Calvert, which has filed more than 65 diversity resolutions with other companies during the past decade, plans to put the same resolution before Urban Outfitters shareholders in 2014.
Urban Outfitters has three brands that market exclusively to women—Anthropologie, Free People and BHLDN.
“You have to think women shop differently than men and that a large retailer of women’s apparel would want the voices of its customers” in the boardroom, said Suzanne Hopgood, corporate governance consultant for the Connecticut Retirement Plans and Trust Fund. “I once consulted for a company that owned hair salons, and the first time I went to the meeting, they were all men. It was like, ‘This is a joke, right? You don’t have any input from people who may be your customers or who may have similar experiences?’ Not having those voices at the table is just strange.”
Ralph Ward, a well-known board of directors and corporate governance expert and publisher of boardroominsider.com, agreed that Hayne’s appointment “seems a bit of a cynical move.”
“In the long term it’s kind of dubious governance,” he said. “It’s just a dishonest approach to boardroom diversity.” The diversity resolution noted that the company’s primary competitors—The Gap, Nordstrom and Abercrombie & Fitch—“have at least one woman and/or racially diverse member on their board of directors” and that more than 80 percent of companies in the Russell 1000 Index have at least one woman on their boards, as do 90 percent of companies in the S&P 500 Index and 95 percent in the S&P 100 Index. “A growing body of academic research shows that there is a significant positive relationship between firm value and the percentage of women and minorities on boards,” the resolution added.
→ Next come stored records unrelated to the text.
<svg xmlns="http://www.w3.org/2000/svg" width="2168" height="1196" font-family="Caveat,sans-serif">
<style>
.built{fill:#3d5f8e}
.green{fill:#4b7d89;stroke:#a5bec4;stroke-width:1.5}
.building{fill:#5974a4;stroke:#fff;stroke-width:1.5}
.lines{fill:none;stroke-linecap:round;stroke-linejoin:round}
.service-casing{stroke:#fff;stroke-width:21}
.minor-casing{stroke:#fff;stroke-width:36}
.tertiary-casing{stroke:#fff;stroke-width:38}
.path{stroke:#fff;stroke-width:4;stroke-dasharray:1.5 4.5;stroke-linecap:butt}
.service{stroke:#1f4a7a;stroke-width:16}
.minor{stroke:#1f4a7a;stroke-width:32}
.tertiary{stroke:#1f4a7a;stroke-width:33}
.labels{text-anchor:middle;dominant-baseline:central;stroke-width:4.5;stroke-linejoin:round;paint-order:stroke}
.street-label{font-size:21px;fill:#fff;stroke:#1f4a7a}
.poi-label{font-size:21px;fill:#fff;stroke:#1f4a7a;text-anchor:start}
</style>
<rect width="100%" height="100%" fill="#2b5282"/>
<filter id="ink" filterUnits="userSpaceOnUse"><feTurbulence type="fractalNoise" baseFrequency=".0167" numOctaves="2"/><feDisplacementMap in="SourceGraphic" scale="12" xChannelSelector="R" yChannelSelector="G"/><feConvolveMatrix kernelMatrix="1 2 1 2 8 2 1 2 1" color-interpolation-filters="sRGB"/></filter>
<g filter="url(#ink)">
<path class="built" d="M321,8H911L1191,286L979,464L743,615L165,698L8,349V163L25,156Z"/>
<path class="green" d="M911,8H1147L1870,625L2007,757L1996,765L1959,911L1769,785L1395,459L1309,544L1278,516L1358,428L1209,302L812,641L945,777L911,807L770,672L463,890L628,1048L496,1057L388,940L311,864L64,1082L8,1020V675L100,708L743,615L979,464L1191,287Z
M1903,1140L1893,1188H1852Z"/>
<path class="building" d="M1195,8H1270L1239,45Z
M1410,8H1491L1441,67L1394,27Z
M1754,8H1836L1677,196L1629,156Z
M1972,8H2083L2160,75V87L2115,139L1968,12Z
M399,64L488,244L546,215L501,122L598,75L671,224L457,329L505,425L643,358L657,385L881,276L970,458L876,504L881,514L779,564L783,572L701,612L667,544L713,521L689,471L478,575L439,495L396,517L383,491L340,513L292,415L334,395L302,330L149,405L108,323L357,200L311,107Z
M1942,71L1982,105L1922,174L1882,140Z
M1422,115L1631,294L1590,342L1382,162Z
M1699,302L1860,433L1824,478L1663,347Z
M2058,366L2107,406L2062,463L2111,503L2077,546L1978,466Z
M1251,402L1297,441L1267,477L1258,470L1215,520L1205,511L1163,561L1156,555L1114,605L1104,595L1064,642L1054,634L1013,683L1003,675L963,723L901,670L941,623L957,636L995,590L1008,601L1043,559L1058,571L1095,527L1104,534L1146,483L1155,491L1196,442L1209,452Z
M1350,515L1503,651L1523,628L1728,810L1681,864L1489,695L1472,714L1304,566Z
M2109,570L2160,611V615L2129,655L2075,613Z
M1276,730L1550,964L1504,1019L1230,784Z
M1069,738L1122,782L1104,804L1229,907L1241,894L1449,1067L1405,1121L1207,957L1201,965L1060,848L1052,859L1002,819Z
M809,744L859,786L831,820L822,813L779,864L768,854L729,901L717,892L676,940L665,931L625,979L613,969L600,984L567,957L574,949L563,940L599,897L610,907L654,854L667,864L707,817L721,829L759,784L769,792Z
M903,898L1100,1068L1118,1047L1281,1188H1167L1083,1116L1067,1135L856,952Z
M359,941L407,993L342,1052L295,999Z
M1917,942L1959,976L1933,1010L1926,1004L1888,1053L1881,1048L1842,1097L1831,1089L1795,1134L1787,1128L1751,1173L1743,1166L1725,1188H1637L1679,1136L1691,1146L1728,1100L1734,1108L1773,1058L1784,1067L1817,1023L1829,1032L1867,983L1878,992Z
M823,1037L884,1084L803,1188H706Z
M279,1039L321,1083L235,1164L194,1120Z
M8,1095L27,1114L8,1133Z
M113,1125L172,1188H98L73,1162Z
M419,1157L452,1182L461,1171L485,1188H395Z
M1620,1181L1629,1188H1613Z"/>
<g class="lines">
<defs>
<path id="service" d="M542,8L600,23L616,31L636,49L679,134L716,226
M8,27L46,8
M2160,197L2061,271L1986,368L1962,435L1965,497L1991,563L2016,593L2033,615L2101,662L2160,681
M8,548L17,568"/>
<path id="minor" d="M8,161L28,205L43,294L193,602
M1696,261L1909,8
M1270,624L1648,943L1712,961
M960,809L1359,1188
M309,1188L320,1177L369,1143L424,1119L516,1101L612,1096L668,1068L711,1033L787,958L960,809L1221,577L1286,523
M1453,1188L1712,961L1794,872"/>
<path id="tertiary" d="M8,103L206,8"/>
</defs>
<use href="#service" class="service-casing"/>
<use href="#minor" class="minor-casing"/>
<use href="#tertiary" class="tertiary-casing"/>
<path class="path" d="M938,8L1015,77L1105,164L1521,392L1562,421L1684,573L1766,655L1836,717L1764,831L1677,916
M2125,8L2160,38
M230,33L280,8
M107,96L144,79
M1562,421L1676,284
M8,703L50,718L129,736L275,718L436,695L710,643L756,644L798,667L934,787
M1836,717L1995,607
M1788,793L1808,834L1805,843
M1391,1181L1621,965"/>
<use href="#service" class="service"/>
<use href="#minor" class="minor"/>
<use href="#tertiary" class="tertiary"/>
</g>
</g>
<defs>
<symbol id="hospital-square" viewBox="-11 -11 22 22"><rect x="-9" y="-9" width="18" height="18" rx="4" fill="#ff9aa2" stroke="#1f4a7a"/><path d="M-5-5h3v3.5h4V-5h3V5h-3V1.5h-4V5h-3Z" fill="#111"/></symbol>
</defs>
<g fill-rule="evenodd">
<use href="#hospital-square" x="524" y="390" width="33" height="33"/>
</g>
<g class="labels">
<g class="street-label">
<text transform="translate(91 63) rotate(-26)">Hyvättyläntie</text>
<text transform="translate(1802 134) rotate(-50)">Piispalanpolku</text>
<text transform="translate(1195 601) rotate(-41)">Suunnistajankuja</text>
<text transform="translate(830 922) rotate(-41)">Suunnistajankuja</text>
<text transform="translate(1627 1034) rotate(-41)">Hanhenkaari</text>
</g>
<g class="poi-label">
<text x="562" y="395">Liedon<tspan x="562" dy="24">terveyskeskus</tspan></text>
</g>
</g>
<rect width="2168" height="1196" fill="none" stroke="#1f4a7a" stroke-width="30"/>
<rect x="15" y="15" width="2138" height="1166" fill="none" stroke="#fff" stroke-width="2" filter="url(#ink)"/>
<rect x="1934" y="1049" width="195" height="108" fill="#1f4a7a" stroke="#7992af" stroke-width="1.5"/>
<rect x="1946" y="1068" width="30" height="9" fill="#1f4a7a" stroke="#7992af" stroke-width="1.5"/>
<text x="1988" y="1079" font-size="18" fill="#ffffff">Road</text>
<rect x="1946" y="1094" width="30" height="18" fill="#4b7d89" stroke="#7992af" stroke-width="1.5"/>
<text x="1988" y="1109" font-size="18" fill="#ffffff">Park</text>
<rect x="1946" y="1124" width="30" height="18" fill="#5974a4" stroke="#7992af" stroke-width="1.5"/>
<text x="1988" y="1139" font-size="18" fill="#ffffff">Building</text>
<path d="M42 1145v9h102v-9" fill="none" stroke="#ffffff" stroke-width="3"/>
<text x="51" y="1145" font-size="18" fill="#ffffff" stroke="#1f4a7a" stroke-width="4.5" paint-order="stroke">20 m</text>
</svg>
Resolution backers said two studies by New York-based Catalyst, a nonprofit that promotes opportunities for women in business, found that when it comes to return on sales and return on invested capital, companies with more female board directors significantly outperformed those with fewer.
“Certainly in today’s very complex environment, you absolutely need boards that are responsive to global forces and that will impact the company’s path toward long-term shareholder value,” Hopgood said.
Yet, a lack of board diversity doesn’t seem to have hurt Urban Outfitters’ share value: During the past 12 months its shares rose 49 percent, and its latest quarterly report showed record sales and a 39 percent earnings jump.
Ward said it’s “arguable” whether board diversity translates into company profits. “Some research can seem convincing, but the research tends to be comparable to, say, an association of barbers proving why frequent haircuts are good for you. You have to wonder what the agenda is.”
Firms may not actively try to keep women and minorities off their boards, Ward explained, but instead “simply suffer from inertia.”
“The board is, by nature, a small group, where there tends to be a lot of self-selection and self-reproduction. If you have a board vacancy, whoever will be picked more likely than not looks like the other people in the boardroom.”
Dana Wilkie is an online editor/manager for SHRM.